#### [READING TEXT]
>>>>
David Rosen walked into France's Bibliothèque-Musée de l’Opéra National in the summer of 1968 and requested the original materials from when Giuseppe Verdi’s “Don Carlos” premiered at the Paris Opera in 1867.
Handed the Opera's manuscript copy of the score, the musicologist found several cuts, including an unfamiliar passage in a key duet between King Philippe II and Rodrigue, the Marquis of Posa, that was missing from the autograph score in Verdi's hand. The passage was clasped, deleted by Verdi before opening night to allow the audience to catch the final train of the night, a 12:35 a.m. to the suburbs.
“It was hiding in plain sight,” the 83-year-old retired Cornell professor recalled to The Associated Press.
The Metropolitan Opera is presenting the original French version for the first time starting Monday night after 217 performances of the extensively revised and translated Italian version more familiar as “Don Carlo.” The eighth and final performance on March 26 will be broadcast to cinemas worldwide.
<<<<
#### [RECORDS]
>>>>
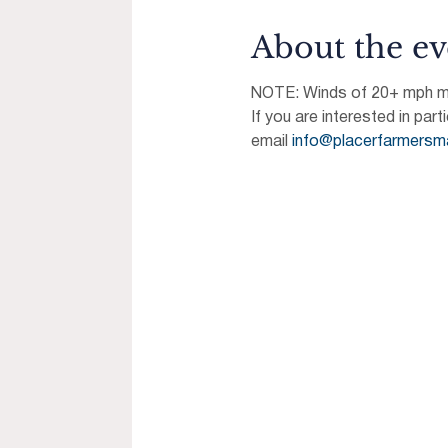
About the ev
NOTE: Winds of 20+ mph may
If you are interested in part
email 
info@placerfarmersm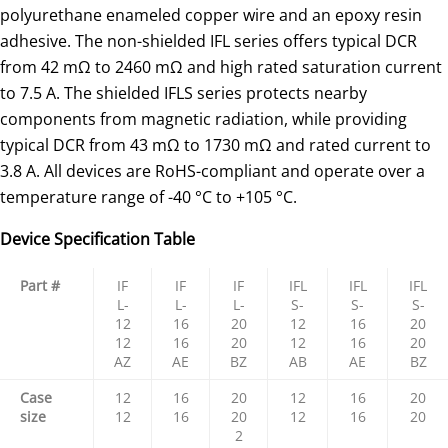
polyurethane enameled copper wire and an epoxy resin
adhesive. The non-shielded IFL series offers typical DCR
from 42 mΩ to 2460 mΩ and high rated saturation current
to 7.5 A. The shielded IFLS series protects nearby
components from magnetic radiation, while providing
typical DCR from 43 mΩ to 1730 mΩ and rated current to
3.8 A. All devices are RoHS-compliant and operate over a
temperature range of -40 °C to +105 °C.
Device Specification Table
Part #
IF
IF
IF
IFL
IFL
IFL
L-
L-
L-
S-
S-
S-
12
16
20
12
16
20
12
16
20
12
16
20
AZ
AE
BZ
AB
AE
BZ
Case
12
16
20
12
16
20
size
12
16
20
12
16
20
2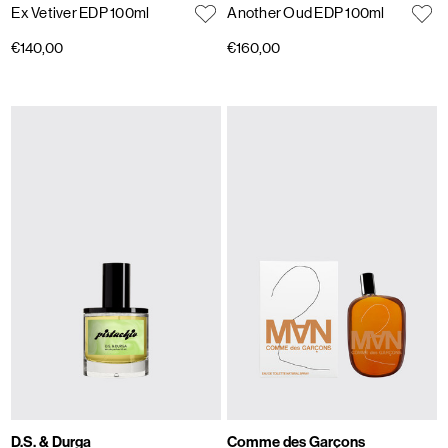
Ex Vetiver EDP 100ml
Another Oud EDP 100ml
€140,00
€160,00
D.S. & Durga
Comme des Garçons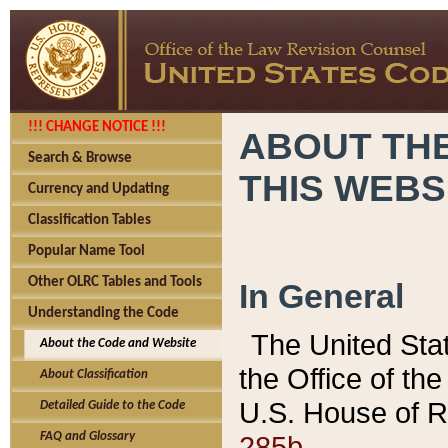
!!! CHANGE NOTICE !!!
ABOUT THE
Search & Browse
THIS WEBS
Currency and Updating
Classification Tables
Popular Name Tool
Other OLRC Tables and Tools
In General
Understanding the Code
The United Sta
About the Code and Website
the Office of t
About Classification
U.S. House of R
Detailed Guide to the Code
285b.
FAQ and Glossary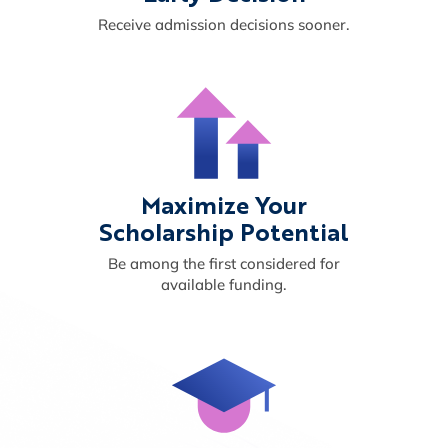
Receive admission decisions sooner.
Maximize Your
Scholarship Potential
Be among the first considered for
available funding.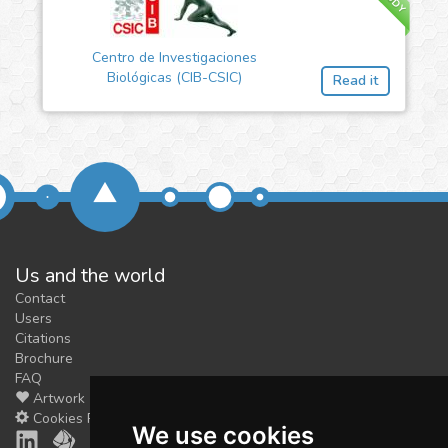
Centro de Investigaciones
Biológicas (CIB-CSIC)
Read it
Us and the world
Contact
Users
Citations
Brochure
FAQ
Artwork
Cookies Preferences
We use cookies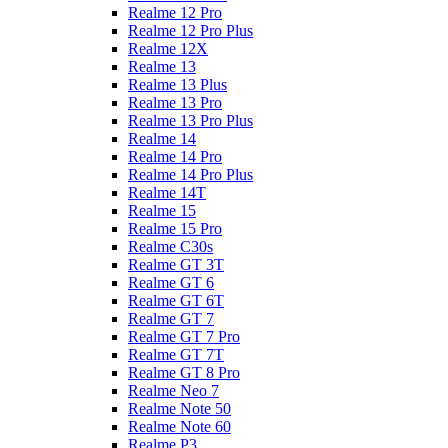
Realme 12 Pro
Realme 12 Pro Plus
Realme 12X
Realme 13
Realme 13 Plus
Realme 13 Pro
Realme 13 Pro Plus
Realme 14
Realme 14 Pro
Realme 14 Pro Plus
Realme 14T
Realme 15
Realme 15 Pro
Realme C30s
Realme GT 3T
Realme GT 6
Realme GT 6T
Realme GT 7
Realme GT 7 Pro
Realme GT 7T
Realme GT 8 Pro
Realme Neo 7
Realme Note 50
Realme Note 60
Realme P3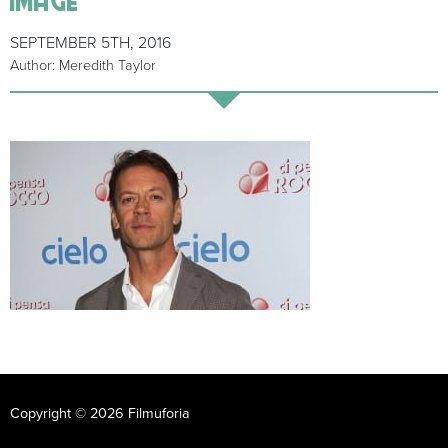
SEPTEMBER 5TH, 2016
Author: Meredith Taylor
Copyright © 2026 Filmuforia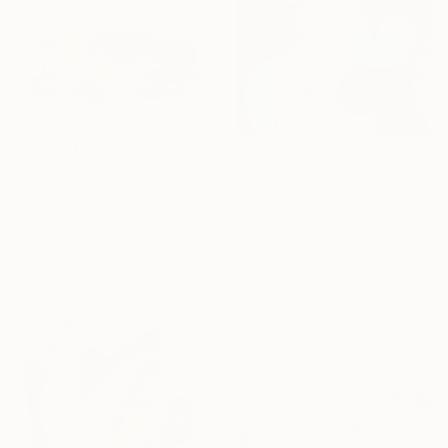
€638
€357
"Lady in Red Armchair" Painting
"Stepan Ohanyan/Taste of Summer" Painting
M L Sund, Spain
Narinart Armgallery, Armenia
Oil on Canvas
Oil on Canvas
80 x 100 cm
40 x 30 cm
Ready to hang
Ready to hang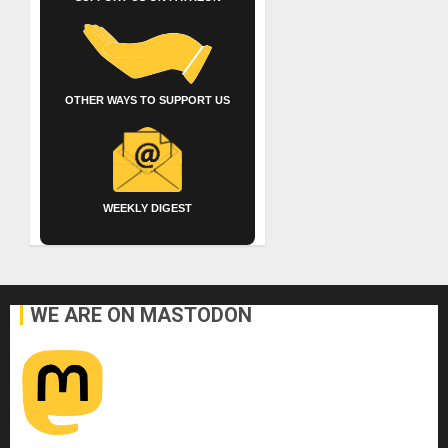
OTHER WAYS TO SUPPORT US
WEEKLY DIGEST
WE ARE ON MASTODON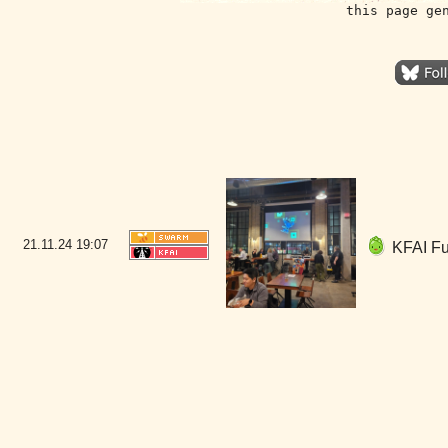
this page ge
21.11.24
19:07
KFAI Fun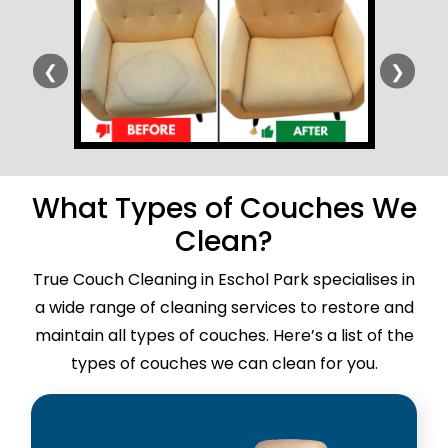
❮
❯
What Types of Couches We
Clean?
True Couch Cleaning in Eschol Park specialises in
a wide range of cleaning services to restore and
maintain all types of couches. Here’s a list of the
types of couches we can clean for you.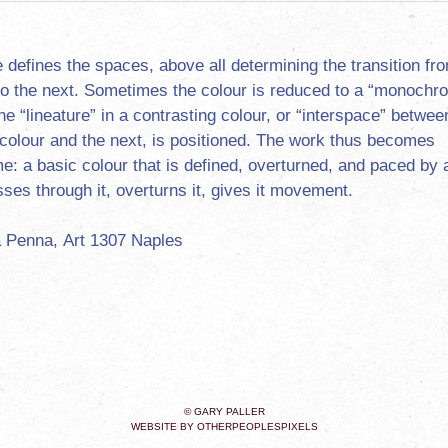
e defines the spaces, above all determining the transition fr
to the next. Sometimes the colour is reduced to a “monochr
he “lineature” in a contrasting colour, or “interspace” betwee
f colour and the next, is positioned. The work thus becomes
e: a basic colour that is defined, overturned, and paced by a
sses through it, overturns it, gives it movement.
 Penna, Art 1307 Naples
© GARY PALLER
WEBSITE BY OTHERPEOPLESPIXELS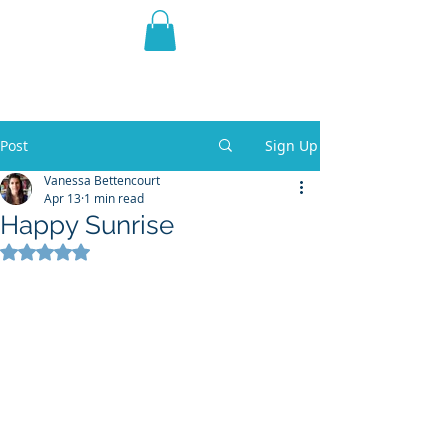
THE VIOLET WEST
Fantasy Novels & Graphic
Novels
Post
Sign Up
Vanessa Bettencourt
Apr 13
1 min read
Happy Sunrise
Rated NaN out of 5 stars.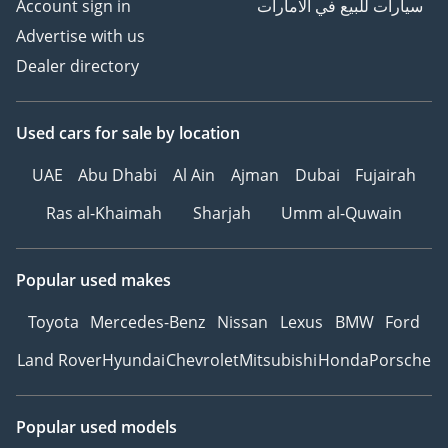
Account sign in
سيارات للبيع في الامارات
Advertise with us
Dealer directory
Used cars
for sale
by location
UAE
Abu Dhabi
Al Ain
Ajman
Dubai
Fujairah
Ras al-Khaimah
Sharjah
Umm al-Quwain
Popular used makes
Toyota
Mercedes-Benz
Nissan
Lexus
BMW
Ford
Land Rover
Hyundai
Chevrolet
Mitsubishi
Honda
Porsche
Popular used models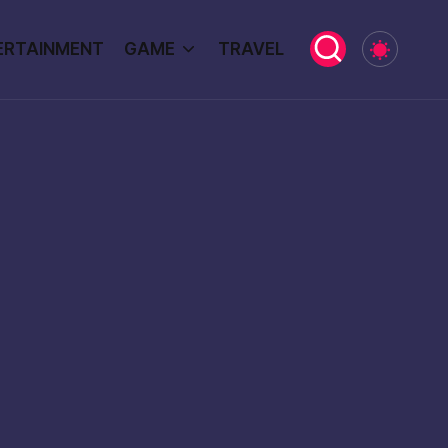
ERTAINMENT
GAME
TRAVEL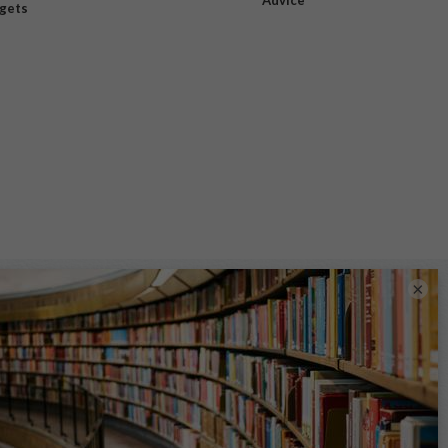
dgets
×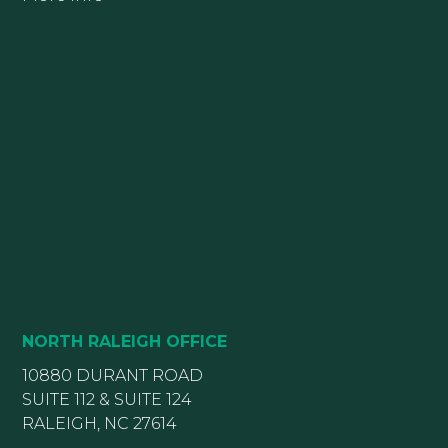
NORTH RALEIGH OFFICE
10880 DURANT ROAD
SUITE 112 & SUITE 124
RALEIGH, NC 27614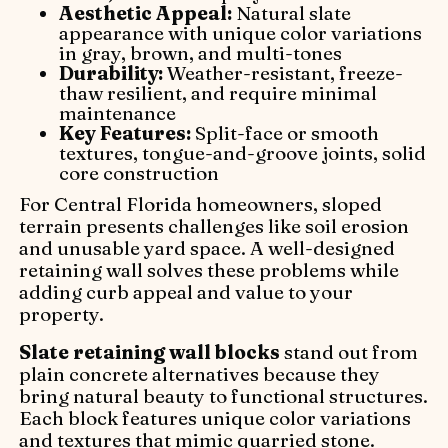
Aesthetic Appeal:
Natural slate
appearance with unique color variations
in gray, brown, and multi-tones
Durability:
Weather-resistant, freeze-
thaw resilient, and require minimal
maintenance
Key Features:
Split-face or smooth
textures, tongue-and-groove joints, solid
core construction
For Central Florida homeowners, sloped
terrain presents challenges like soil erosion
and unusable yard space. A well-designed
retaining wall solves these problems while
adding curb appeal and value to your
property.
Slate retaining wall blocks
stand out from
plain concrete alternatives because they
bring natural beauty to functional structures.
Each block features unique color variations
and textures that mimic quarried stone.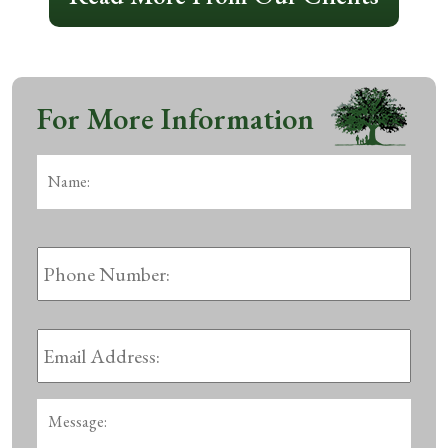
For More Information
Name:
*
First
Phone
Number:
Email
Address:
*
Message:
<<<<
#### [WHAT THE EXERCISE ASKS]
Carry on the article about the Metropolitan Opera's staging of the original French "Don Carlos," starting right after its last sentence.

#### [RESPONSE FOR THIS EXERCISE]
“The color of the language is more rooted in what we do in French,” said Yannick Nézet-Séguin, the Met’s French-Canadian music director. “The consonants are very expressive in French. You can elongate them more. You can also shorten them. You can make them explode more or less. And I feel that this changes subtly but consistently the impression that the listener will have when listening to a great melody by Verdi. In Italian, of course, consonants are important but it’s rooted much more into vowel.”
“Don Carlos,” Verdi’s second Paris commission after “Les vêpres siciliennes (The Sicilian Vespers)” in 1855, adhered to the grand opera form Parisians demanded: five acts, including a ballet. The Met’s adaptation uses the original libretto by Joseph Méry and Camille du Locle that includes elements of Friedrich Schiller’s “Don Carlos” plus a first act in the Fontainebleau forest and a third act burning of heretics based on Eugène Cormon’s play “Philippe II, Roi d’Espagne.”
The Met has also restored many elements of the original.
Six superior singers are essential: a soprano (Sonya Yoncheva), mezzo-soprano (Jamie Barton), tenor (Matthew Polenzani), baritone (Etienne Dupuis) and two basses (Eric Owens and John Relyea).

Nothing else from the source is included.